Today's liberals like to refer to taxes as "contributions", but that description is not only flawed, it's silly and just plain wrong.  Contributions are something that an individual freely and willingly gives, and taxes are always compulsory.  They are ultimately collected at the point of a gun and if you don't believe that, try not paying your income taxes.

The Bible emphatically rejects the idea of compelling someone to give to help others.  In 2nd Corinthians, chapter 9 verse 7 the Apostle Paul says, "Each of you should give whatever you have decided.  You shouldn't be sorry that you gave or feel forced to give, since God loves a cheerful giver."

It is true that when God directly intervened in the lives of the Israelites of the Old Testament he created spiritual laws, ceremonial laws, and civil laws.  Of course, at the time of Christ's sacrificial death, God created a new covenant with the followers of Jesus, the long promised messiah.  He made it clear that the ceremonial laws of the Old Testament no longer applied by ripping in half the curtain in the temple that shielded the Holy of Holies from the people.  Nevertheless, the civil laws that were given to the Israelites are still instructive when it comes to understanding God's justice.  God, after all, is the only perfectly just being in the universe.

What were God's laws concerning support of the temple and of the government of Israel?  He demanded a tithe of 10% from everyone.  If you were very poor, you still were required to give 10%, and if you were very rich, you were expected to pay a tithe of 10%.  No one was exempted among the nation of Israel.  Of course, if you were very rich, 10% was a lot of money, but you still had much left to spend and invest and thus employ others.  If you were poor, 10% was not very much, but you were still doing your part to support the temple and the government.  This is the point that Dr.

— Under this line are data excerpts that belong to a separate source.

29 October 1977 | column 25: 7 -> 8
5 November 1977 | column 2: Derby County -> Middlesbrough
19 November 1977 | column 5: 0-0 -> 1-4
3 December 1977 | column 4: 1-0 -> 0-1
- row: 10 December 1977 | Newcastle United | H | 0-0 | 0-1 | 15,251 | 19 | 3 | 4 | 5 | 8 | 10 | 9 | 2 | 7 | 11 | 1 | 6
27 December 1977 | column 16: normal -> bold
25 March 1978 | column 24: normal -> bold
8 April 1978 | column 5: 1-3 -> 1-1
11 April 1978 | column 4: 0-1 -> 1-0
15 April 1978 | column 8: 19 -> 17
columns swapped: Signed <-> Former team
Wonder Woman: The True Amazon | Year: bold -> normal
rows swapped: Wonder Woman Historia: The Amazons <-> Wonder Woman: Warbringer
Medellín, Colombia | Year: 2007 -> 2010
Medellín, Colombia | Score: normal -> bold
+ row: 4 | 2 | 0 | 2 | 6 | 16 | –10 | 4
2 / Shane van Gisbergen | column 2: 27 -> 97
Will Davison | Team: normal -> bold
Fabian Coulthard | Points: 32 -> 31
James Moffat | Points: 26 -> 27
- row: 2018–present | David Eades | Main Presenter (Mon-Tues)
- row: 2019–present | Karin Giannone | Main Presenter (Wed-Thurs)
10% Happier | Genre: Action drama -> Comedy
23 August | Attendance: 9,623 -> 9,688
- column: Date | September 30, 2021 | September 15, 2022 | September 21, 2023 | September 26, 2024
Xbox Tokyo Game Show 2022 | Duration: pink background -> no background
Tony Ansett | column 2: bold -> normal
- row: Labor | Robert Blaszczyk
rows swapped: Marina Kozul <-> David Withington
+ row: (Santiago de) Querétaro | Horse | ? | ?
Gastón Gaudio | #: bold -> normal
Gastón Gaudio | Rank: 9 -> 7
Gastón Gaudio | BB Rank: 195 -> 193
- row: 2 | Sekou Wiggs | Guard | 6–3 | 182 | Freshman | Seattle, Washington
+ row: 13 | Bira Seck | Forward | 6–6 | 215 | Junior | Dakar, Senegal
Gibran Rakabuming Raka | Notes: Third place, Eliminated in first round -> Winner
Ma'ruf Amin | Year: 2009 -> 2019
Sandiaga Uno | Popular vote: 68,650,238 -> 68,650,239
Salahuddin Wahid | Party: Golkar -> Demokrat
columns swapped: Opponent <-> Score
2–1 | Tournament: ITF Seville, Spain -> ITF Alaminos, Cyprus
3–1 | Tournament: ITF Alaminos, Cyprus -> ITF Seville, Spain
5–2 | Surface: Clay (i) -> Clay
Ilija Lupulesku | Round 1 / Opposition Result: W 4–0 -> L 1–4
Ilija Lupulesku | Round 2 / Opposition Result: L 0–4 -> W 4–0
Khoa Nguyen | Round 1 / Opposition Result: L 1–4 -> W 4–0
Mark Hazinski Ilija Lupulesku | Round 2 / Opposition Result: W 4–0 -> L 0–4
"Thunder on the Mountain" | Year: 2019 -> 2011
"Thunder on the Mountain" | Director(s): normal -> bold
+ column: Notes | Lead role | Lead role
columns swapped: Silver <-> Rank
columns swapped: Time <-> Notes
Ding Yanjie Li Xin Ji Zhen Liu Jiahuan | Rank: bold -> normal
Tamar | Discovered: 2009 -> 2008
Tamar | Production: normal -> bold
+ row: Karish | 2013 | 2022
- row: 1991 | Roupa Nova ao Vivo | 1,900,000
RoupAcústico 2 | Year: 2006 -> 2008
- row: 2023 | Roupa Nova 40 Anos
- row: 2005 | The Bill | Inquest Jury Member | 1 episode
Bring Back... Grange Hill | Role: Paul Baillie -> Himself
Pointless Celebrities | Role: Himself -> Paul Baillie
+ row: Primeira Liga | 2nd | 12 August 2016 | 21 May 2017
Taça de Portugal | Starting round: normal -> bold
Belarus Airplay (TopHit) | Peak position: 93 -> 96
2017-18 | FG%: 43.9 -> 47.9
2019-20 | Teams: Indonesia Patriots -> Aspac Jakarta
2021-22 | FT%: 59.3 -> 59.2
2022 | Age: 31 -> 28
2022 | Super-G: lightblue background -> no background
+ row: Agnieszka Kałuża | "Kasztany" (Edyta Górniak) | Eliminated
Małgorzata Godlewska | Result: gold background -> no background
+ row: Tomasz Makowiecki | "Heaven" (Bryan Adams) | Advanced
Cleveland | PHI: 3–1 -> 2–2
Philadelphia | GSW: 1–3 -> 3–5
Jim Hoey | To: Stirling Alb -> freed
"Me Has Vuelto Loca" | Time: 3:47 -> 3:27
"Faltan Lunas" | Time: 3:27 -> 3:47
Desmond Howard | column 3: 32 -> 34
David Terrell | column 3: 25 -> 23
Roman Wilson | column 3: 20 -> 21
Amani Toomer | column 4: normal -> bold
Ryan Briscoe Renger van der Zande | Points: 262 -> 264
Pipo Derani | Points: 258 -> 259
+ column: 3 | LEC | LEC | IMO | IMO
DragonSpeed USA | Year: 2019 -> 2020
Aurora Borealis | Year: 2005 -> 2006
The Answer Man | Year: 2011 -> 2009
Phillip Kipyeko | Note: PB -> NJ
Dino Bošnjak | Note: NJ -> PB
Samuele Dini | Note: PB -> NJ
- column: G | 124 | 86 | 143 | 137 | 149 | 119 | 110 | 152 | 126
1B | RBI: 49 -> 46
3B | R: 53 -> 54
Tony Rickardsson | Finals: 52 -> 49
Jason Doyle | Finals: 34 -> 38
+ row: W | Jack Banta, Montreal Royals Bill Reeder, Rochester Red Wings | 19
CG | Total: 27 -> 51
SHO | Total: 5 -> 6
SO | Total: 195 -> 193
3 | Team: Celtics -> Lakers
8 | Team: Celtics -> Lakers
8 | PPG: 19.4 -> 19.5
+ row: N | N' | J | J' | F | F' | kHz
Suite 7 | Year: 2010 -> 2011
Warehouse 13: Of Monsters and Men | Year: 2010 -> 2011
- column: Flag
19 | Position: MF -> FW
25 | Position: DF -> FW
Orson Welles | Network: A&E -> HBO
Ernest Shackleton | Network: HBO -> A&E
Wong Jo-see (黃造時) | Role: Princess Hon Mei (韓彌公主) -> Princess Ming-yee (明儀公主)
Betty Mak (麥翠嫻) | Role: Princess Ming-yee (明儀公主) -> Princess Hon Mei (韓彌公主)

Ben Carson was making at the National Prayer Breakfast to the President of the United States.

It is neither smart nor moral for government to redistribute income.  It is especially evil if the policy is driven by envy or jealously that seeks to divide Americans.  It is wrongheaded also.  Such policies drive the general economy downward, destroying jobs and opportunity.  They saw off the first rungs of the ladder of success and are especially hard on the poor and minorities.  Similarly, businessmen and women who do not appreciate that their success is a blessing from God and who do not use their plenty to assist others and to create more jobs, do damage to the engine of America's economic prosperity, our free market capitalist system.

The idea of taxing the rich at 75% as they now do in France is not smart, fair or just. It is a clear example of man putting himself on par with God.  It is foolishness that leads to economic misery for all.  Only when a nation is led by men of Godly wisdom do the people live peacefully and in prosperity.